Over 340 million children and adolescents aged 5-19 were overweight or obese in 2016.

Causes Of Obesity, Myth & Reality

Our society has an abundance of myths and stereotypes about obesity and people who suffer from obesity. Many factors contribute to the raising of obesity. That includes family history, eating behavior, PAL (Physical Activity Level), and diet quality. However, one of the main reasons obesity and worldwide spreading can be associated with the misuse of sugars and processed foods and sedentary life. We can find junk food at any corner and a reasonable price. Children eat tons of sugars.

Heart diseases, high blood pressure, blood diseases, type 2 diabetes, and mental health are a few health issues associated with being overweight.

To identify what we should change in our eating behavior, we can use different tools. Simply rules of CBT (Cognitive Behavioral Therapy) are among the most efficient tools that help with behavior change. Recording our intake in Diary, regular weight checks, and normal activity levels are excellent examples of self-monitoring. They also help to reinforce good behavior and the ability to focus.

Learning the stimuli, craving and triggers those foods and situations cause in our diet increase the ability to cope with them. For example, if we know that sweets and confectionery is a trigger, probably is better to avoid keeping them in our cupboard, and learn how to enjoy our sweets on a special occasion.

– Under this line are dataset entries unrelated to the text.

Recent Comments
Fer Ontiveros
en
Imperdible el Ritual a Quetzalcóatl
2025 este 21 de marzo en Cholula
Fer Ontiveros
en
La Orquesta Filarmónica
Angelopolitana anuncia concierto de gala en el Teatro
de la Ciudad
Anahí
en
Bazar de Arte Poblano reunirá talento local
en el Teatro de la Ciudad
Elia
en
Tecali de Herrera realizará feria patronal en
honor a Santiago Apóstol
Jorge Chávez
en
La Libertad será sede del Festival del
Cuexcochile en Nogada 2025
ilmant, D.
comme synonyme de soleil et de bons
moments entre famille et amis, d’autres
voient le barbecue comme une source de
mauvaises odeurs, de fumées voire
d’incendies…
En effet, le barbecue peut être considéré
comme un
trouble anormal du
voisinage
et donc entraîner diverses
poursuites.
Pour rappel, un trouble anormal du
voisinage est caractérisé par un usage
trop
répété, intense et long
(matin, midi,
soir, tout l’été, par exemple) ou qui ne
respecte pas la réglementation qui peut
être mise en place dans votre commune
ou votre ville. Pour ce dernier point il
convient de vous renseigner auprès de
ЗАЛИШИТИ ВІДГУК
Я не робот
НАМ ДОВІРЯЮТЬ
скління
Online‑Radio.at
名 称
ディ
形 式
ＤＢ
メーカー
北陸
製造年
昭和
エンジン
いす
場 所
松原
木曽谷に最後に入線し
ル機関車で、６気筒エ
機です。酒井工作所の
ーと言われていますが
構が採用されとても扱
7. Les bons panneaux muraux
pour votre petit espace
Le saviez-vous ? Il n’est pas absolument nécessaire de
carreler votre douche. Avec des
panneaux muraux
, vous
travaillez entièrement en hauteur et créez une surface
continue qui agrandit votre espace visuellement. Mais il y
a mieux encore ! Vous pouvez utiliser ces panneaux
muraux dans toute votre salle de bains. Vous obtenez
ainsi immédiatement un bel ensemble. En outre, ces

Planning On Changing Your Lifestyle?

Trying to focus on the solution rather than the causes. That will lead you to a different level of thinking, reduce your stress, and make you feel better. Being constantly under stress increase the level of cortisol. Cortisol loves to help our body to store fat in our hips and our abdomen.

Right now, we know how to identify our triggers and learn how to deal with them. After that, the biggest challenge has an action plan to prevent relapse. A good relapse prevention plan includes three main steps. Firstly, recognize your triggers, secondly, deal with them and finally use our self-efficacy to deal with them without back in the old habits.